本文:

********************

資産形成サポート機能強化に向けた取り組み
りそなグループの取り組みについて
2023年5月、りそなグループは創業以来経営の根底に流れる想いを「パーパス」(金融+で、未来をプラスに。)・「長期ビジョン」(リテールNo.1 ~お客さま・地域社会にもっとも支持され、ともに未来へ歩み続けるソリューショングループ~)として制定しました。
こうした理念のもと、当グループでは、人生100年時代において、より多くの人の資産形成を促し、経済的な備えをサポートすることが、お客さま・地域社会にとっての未来をプラスにすることに直結するとの認識に立ち、資産形成サポートビジネス・企業年金ビジネスを経営戦略上の注力分野として位置付けています。60年を超える年金運用で培ったノウハウを活かした良質なソリューションを広くお客さまに提供していく上では、適切なガバナンスのもと、真にお客さまの最善の利益を考えた業務運営を行うとともに、資産運用力を不断に磨いていく取り組みがグループの経営戦略上も欠かせない重要なピースだと考えています。

********************

元データ:

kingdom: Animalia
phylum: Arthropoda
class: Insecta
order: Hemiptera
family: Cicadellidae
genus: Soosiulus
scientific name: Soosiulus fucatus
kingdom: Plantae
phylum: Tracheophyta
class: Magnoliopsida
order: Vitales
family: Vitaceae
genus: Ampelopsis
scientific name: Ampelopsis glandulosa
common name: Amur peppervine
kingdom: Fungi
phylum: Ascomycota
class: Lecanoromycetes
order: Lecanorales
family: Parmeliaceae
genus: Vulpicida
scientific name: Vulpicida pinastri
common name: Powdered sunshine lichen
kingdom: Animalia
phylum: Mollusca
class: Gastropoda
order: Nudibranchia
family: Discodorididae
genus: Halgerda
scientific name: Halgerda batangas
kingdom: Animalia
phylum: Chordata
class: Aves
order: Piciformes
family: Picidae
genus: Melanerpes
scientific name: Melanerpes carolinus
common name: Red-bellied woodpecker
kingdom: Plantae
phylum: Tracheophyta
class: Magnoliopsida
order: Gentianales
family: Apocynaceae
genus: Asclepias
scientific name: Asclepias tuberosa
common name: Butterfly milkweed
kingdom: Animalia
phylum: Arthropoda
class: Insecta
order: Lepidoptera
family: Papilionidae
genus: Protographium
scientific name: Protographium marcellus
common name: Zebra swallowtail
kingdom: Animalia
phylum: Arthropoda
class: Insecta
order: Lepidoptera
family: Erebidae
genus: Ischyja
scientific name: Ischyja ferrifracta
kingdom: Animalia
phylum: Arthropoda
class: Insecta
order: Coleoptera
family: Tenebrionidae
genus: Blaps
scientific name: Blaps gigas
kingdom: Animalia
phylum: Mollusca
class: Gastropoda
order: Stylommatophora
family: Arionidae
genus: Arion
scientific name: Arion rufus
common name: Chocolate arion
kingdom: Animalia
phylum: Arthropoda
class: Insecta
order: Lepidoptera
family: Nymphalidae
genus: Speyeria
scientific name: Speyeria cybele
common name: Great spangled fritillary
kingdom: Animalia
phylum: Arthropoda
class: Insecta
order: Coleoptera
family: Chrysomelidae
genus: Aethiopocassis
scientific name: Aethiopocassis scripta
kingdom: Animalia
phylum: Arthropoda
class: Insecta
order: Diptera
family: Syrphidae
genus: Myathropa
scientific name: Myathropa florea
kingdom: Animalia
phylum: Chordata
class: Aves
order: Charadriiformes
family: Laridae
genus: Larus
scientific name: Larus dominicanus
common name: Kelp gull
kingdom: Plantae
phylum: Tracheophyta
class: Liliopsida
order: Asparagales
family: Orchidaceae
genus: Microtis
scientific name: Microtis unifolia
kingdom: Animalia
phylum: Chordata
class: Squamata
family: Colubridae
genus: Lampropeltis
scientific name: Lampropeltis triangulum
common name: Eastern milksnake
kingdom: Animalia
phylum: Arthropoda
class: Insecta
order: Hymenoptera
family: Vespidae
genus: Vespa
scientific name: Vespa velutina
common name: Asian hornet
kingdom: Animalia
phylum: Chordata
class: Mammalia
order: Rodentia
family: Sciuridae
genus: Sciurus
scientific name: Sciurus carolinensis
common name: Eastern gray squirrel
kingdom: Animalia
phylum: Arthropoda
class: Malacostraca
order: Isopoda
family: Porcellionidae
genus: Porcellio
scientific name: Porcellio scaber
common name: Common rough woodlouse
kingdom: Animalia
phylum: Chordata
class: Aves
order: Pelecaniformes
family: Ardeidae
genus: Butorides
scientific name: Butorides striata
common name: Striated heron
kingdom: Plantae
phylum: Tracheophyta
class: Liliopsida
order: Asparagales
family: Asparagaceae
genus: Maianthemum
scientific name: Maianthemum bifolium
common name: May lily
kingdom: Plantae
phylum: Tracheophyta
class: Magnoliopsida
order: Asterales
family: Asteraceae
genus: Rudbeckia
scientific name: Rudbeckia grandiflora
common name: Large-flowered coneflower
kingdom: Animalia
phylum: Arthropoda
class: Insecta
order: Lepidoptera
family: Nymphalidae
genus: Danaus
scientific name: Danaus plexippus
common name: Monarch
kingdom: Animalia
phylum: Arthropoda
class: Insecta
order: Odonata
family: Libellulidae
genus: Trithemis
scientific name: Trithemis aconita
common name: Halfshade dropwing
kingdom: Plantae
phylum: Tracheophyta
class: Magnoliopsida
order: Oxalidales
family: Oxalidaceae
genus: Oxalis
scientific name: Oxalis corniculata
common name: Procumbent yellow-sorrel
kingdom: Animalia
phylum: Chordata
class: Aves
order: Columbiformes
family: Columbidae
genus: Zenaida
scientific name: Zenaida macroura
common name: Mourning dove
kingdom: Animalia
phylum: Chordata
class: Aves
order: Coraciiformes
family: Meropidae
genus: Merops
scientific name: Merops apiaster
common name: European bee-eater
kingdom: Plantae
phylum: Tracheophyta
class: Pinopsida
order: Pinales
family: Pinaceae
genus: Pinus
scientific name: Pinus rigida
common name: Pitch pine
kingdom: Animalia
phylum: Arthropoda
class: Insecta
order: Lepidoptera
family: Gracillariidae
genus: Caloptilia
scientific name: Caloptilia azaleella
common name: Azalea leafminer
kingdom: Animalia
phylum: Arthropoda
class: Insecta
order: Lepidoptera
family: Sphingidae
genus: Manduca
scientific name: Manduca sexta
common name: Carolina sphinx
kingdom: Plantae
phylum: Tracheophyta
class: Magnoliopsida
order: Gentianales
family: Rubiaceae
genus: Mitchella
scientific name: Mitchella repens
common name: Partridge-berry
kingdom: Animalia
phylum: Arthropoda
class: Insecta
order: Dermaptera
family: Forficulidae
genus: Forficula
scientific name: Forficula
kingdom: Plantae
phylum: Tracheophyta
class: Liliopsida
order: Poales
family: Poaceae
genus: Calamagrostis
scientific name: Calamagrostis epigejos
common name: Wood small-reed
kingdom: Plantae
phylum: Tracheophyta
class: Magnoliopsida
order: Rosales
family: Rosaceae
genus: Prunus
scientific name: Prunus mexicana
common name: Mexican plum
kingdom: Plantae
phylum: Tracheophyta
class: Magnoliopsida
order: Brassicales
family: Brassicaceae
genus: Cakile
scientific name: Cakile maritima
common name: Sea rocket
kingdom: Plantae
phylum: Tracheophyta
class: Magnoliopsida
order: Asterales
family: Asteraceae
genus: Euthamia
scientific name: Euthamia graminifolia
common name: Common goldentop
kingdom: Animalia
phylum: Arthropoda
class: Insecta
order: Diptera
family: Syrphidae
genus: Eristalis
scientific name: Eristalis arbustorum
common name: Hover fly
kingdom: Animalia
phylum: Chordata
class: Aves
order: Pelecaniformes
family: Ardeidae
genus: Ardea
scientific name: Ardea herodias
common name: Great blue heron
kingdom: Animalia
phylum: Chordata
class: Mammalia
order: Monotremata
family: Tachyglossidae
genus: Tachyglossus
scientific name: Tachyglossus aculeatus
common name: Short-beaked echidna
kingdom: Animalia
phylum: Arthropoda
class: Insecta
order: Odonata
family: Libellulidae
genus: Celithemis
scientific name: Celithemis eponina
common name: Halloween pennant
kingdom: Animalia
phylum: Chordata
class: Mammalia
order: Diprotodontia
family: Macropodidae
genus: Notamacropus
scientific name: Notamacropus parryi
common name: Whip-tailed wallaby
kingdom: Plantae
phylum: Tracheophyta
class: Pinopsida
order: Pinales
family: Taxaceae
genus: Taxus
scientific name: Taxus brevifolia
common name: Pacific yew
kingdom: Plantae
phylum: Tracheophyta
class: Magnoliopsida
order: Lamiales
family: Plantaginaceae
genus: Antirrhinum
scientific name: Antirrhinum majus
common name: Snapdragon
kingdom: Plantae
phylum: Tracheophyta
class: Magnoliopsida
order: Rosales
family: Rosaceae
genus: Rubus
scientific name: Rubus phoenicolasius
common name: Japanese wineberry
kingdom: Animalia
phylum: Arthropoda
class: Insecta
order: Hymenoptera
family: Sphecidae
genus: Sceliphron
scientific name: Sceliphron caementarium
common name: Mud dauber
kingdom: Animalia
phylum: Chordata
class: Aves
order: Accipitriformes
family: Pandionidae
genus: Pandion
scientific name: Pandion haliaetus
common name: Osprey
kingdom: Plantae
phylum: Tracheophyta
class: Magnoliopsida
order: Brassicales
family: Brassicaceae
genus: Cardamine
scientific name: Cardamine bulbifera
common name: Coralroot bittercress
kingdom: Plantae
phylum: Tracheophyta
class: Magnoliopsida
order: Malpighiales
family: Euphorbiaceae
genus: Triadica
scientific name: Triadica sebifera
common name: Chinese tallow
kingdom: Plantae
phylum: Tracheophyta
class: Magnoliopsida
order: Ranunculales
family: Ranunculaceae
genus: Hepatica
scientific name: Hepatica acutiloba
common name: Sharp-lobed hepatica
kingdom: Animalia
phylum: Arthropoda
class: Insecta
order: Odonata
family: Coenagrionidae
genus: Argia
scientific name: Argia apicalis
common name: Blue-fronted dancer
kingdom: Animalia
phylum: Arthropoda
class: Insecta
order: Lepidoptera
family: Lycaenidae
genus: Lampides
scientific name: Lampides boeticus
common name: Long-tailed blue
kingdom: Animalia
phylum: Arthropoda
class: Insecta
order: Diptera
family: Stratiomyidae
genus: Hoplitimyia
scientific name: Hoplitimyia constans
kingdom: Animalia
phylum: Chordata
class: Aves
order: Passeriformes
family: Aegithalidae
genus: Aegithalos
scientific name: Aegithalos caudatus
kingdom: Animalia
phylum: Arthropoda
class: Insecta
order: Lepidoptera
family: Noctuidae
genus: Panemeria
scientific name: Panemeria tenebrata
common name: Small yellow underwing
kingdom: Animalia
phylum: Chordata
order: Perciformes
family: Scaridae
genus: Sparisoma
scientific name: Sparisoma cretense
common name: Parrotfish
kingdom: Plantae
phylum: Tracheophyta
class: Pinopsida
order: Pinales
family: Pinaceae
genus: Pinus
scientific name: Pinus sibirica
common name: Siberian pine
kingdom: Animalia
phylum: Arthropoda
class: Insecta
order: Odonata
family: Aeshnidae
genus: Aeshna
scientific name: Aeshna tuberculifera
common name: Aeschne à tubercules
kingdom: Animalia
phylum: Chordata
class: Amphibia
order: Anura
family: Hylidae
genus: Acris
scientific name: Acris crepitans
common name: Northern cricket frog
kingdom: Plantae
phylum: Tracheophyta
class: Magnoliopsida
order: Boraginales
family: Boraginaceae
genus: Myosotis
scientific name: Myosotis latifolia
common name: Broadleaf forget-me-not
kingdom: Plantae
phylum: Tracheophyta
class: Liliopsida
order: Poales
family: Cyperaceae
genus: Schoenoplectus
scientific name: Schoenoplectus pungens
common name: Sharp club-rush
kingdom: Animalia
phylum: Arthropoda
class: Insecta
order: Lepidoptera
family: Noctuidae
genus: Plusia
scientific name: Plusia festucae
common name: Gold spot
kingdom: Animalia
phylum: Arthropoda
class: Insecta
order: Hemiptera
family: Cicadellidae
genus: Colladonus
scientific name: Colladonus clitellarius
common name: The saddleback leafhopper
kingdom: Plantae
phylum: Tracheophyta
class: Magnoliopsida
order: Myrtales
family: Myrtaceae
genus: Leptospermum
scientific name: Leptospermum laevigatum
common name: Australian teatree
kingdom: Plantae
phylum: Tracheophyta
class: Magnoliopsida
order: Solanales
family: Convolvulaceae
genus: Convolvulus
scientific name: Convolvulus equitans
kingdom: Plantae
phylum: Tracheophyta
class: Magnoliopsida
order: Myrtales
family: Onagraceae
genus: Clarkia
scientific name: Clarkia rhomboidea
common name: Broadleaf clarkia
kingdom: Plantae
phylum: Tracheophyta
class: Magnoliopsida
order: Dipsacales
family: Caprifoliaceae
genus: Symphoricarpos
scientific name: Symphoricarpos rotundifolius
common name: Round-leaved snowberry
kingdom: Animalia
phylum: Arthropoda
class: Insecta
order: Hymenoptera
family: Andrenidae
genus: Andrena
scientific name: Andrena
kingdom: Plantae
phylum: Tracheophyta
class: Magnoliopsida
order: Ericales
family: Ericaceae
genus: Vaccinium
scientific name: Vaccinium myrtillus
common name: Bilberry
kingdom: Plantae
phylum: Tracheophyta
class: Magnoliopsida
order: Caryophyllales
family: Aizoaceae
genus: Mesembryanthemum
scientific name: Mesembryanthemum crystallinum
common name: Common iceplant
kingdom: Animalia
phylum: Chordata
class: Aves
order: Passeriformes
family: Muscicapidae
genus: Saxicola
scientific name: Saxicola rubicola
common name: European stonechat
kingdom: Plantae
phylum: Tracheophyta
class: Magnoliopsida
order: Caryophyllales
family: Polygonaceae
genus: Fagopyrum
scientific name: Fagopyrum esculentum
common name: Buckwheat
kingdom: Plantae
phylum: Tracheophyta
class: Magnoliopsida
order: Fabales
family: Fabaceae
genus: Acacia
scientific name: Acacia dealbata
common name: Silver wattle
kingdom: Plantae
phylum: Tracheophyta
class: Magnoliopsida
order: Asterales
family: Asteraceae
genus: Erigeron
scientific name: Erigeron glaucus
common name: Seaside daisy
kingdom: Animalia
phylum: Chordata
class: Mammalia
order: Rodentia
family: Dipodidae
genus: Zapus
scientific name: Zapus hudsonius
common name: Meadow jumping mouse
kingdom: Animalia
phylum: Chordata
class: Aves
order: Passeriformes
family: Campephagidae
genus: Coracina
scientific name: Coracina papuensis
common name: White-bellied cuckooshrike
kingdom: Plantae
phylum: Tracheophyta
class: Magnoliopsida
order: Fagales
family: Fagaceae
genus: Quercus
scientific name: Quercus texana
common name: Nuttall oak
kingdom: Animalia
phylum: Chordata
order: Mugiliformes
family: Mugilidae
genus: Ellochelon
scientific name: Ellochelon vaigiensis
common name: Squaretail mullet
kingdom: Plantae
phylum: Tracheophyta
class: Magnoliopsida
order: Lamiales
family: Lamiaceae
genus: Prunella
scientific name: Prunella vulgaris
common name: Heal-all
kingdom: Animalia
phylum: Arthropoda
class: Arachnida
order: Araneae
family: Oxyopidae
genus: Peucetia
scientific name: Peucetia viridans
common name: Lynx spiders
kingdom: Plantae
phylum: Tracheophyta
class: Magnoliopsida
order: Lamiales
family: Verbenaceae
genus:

********************

短い課題 A: データの行の先頭から「scientific name: Ampelopsis glandulosa」を含む行までを、両端も含めて、1行を1つの文字列にしたJSONリストで示してください。空行は入れないでください。
短い課題 B: 資産形成サポートについての本文を、最後の文の後から書き進めてください。
これらの行は本文とは何の関係もありません。

記述回答 A:
[
  "kingdom: Animalia",
  "phylum: Arthropoda",
  "class: Insecta",
  "order: Hemiptera",
  "family: Cicadellidae",
  "genus: Soosiulus",
  "scientific name: Soosiulus fucatus",
  "kingdom: Plantae",
  "phylum: Tracheophyta",
  "class: Magnoliopsida",
  "order: Vitales",
  "family: Vitaceae",
  "genus: Ampelopsis",
  "scientific name: Ampelopsis glandulosa"
]

記述回答 B:
家計の安定的な資産形成をサポートしていく上では、わが国経済の活性化による成長の果実が資産所得として広く家計に還元され、それが更なる投資や消費につながっていく「インベストメントチェーン」全体に貢献していくことが重要であると考えており、「パーパス」で掲げる「社会がどのように変わっても、たくさんの安心や希望に満ち溢れた、ワクワクする未来」の実現に向け、りそなグループの総力を結集してまいります。
取り組みプランの全体像
りそなグループは、個人1,600万、法人50万のお客さま基盤とフルラインの信託機能に加え、資産運用会社を有する金融サービスグループとして、リテールNO.1を目指し、お客さまや地域社会にとっての「未来をプラス」に貢献します。
ToBe像(2025年3月現在)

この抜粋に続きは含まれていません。